Se tali cifre appaiono già proibitive agli occhi degli studenti e delle loro famiglie, risultano ancor più allarmanti se poste in rapporto agli stipendi degli insegnanti della scuola pubblica. Un docente neoassunto percepisce circa 1.350 euro netti al mese: una cifra che, a Milano o Venezia, risulterebbe quasi del tutto assorbita dal canone di un piccolo appartamento. Anche chi può contare su una carriera ventennale, con uno stipendio che si aggira attorno ai 1.700–1.800 euro netti, si trova a destinare tra il sessanta e il novanta per cento del proprio reddito all’affitto. In altre parole, il lavoro di tre settimane si riduce a coprire il tetto sopra la testa, lasciando poco o nulla per vivere.

Questa dinamica non può essere considerata un dettaglio marginale, perché mina alla radice la dignità della professione docente e contribuisce a generare un clima di frustrazione e rinuncia. Insegnare dovrebbe significare costruire, immaginare, educare alla speranza; invece, troppo spesso, si riduce a un esercizio di sopravvivenza economica. Non si tratta soltanto di un problema individuale, ma di una questione sociale che rischia di compromettere la continuità didattica e la qualità dell’offerta formativa.

Il CNDDU, consapevole della gravità di tale scenario, ha già avanzato proposte concrete. Da tempo sottolinea la necessità di sviluppare progetti abitativi pubblici dedicati ai docenti in mobilità, di avviare convenzioni tra enti locali e istituti scolastici per garantire canoni calmierati e di introdurre forme di sostegno economico specifiche per chi presta servizio in città con costi abitativi fuori scala.

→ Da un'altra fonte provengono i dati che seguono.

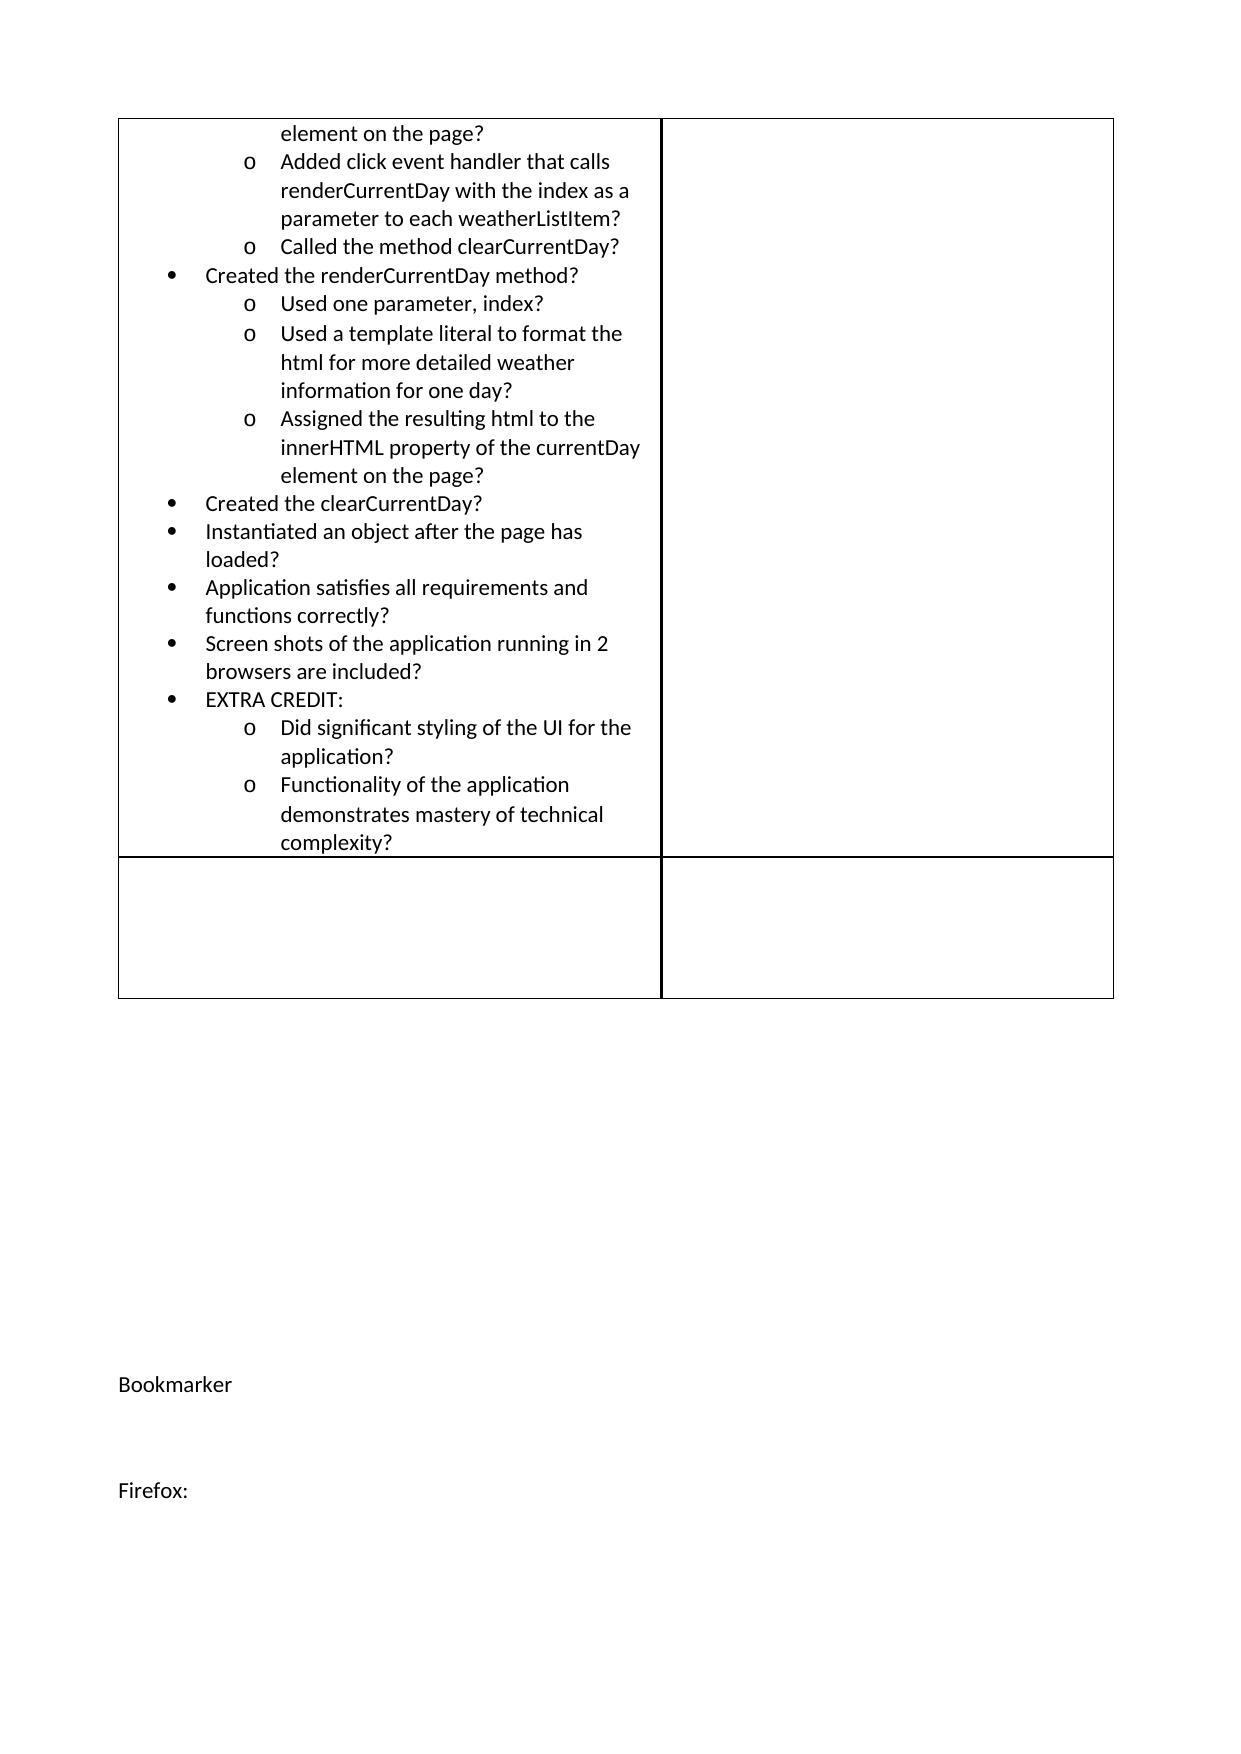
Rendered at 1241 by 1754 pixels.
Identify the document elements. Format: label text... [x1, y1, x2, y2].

table_cell [663, 858, 1113, 998]
table_cell element on the page? o Added click event handler that calls renderCurrentDay with the index as a parameter to each weatherListItem? o Called the method clearCurrentDay? · Created the renderCurrentDay method? o Used one parameter, index? o Used a template literal to format the html for more detailed weather information for one day? o Assigned the resulting html to the innerHTML property of the currentDay element on the page? · Created the clearCurrentDay? · Instantiated an object after the page has loaded? · Application satisfies all requirements and functions correctly? · Screen shots of the application running in 2 browsers are included? · EXTRA CREDIT: o Did significant styling of the UI for the application? o Functionality of the application demonstrates mastery of technical complexity? [119, 119, 660, 856]
table_cell [663, 119, 1113, 856]
table_cell [119, 858, 660, 998]
text Bookmarker [118, 1370, 1122, 1398]
text Firefox: [118, 1476, 1122, 1504]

Non si tratta di privilegi, ma di misure di giustizia sociale che restituirebbero equilibrio tra il lavoro svolto e le condizioni di vita.

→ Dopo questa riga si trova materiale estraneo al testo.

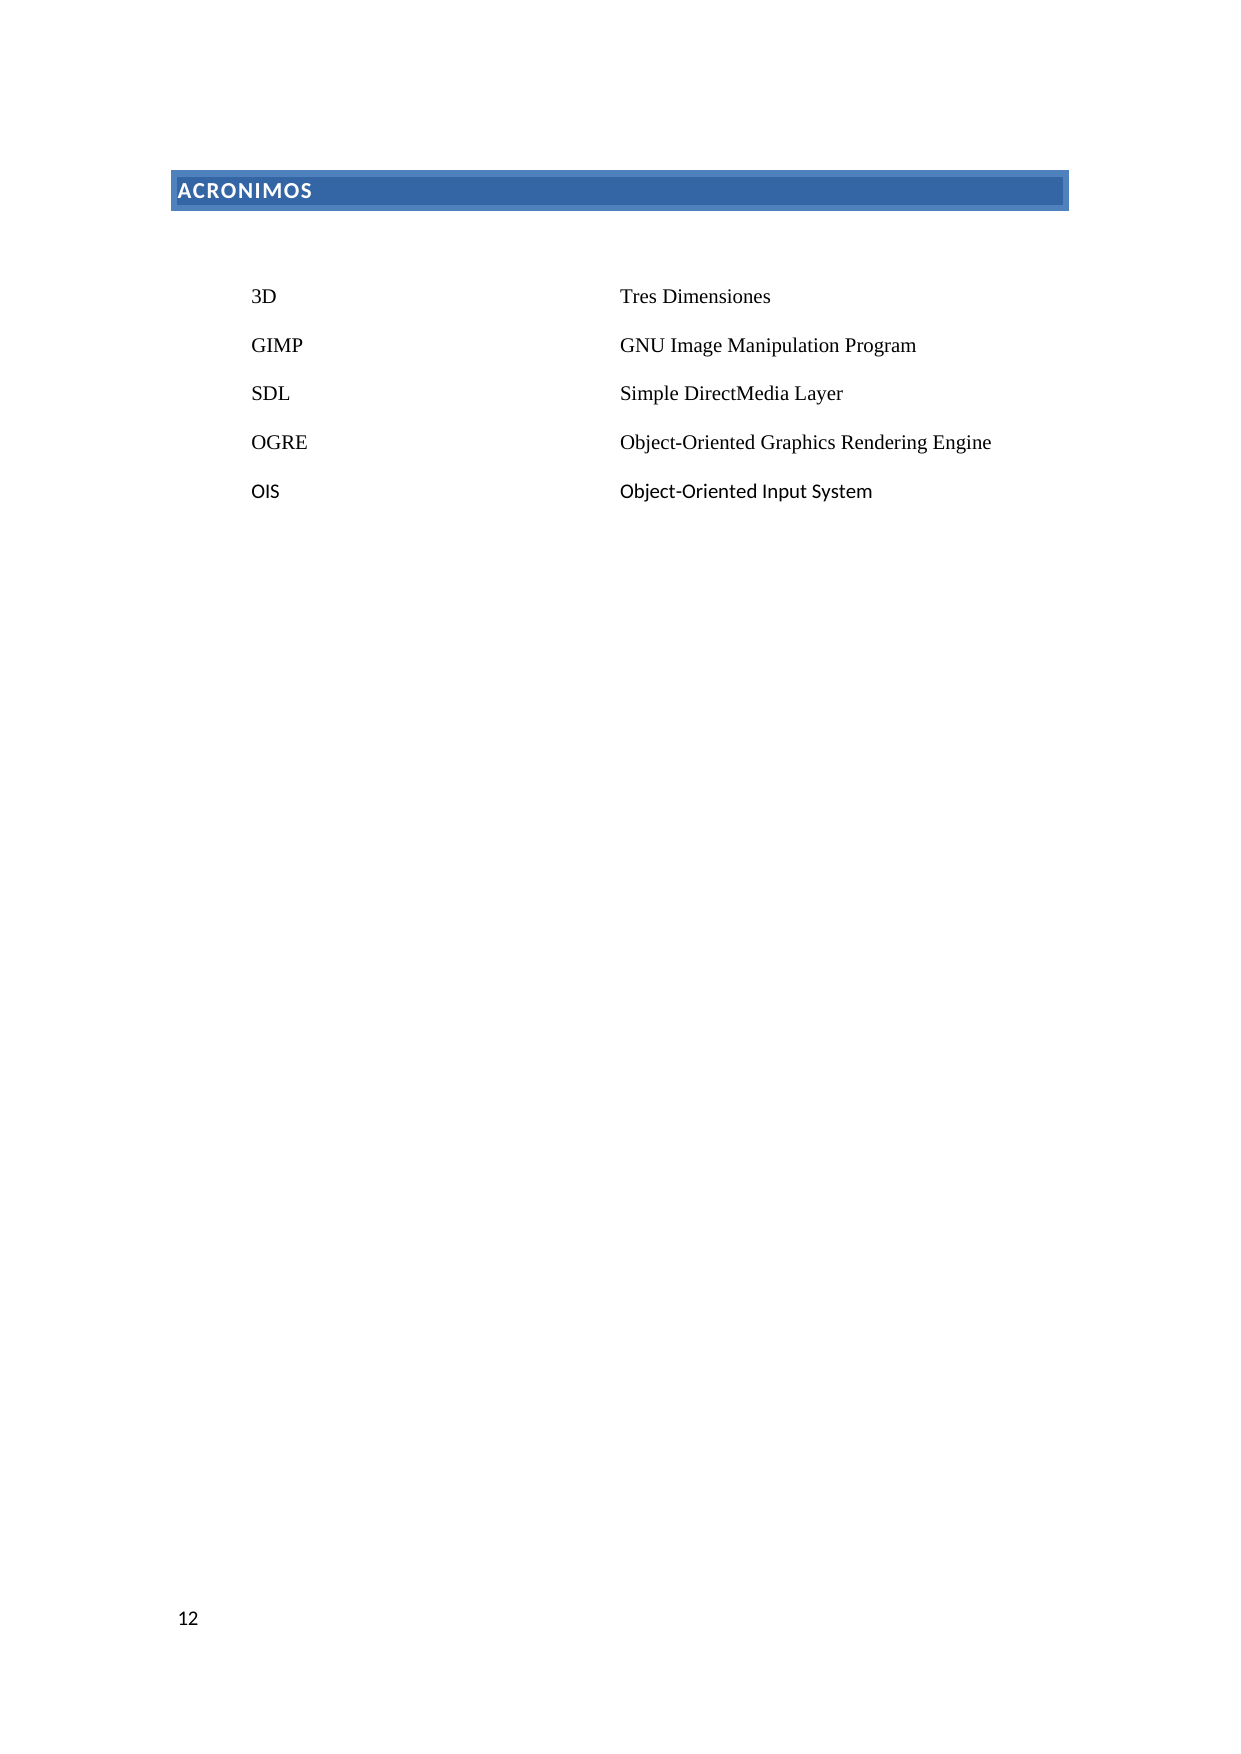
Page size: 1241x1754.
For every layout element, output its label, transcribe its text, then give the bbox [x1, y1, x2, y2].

text OGRE Object-Oriented Graphics Rendering Engine [177, 430, 1063, 454]
text GIMP GNU Image Manipulation Program [177, 333, 1063, 357]
text 3D Tres Dimensiones [177, 284, 1063, 308]
subtitle ACRONIMOS [177, 177, 1063, 205]
text OIS Object-Oriented Input System [177, 478, 1063, 503]
text SDL Simple DirectMedia Layer [251, 381, 1063, 405]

La mancata adozione di simili correttivi rischia di alimentare una silenziosa fuga dalle grandi città: molti insegnanti, impossibilitati a sostenere i costi, chiedono trasferimenti altrove o si rassegnano a pendolarismi massacranti, con evidenti ripercussioni sulla qualità della didattica e sul diritto allo studio degli studenti.

Difendere la dignità dei docenti significa, in definitiva, difendere la scuola pubblica e con essa l’idea stessa di democrazia e uguaglianza. Per questo il CNDDU ribadisce con forza che il problema della casa, lungi dall’essere un aspetto accessorio, deve entrare a pieno titolo nell’agenda politica nazionale.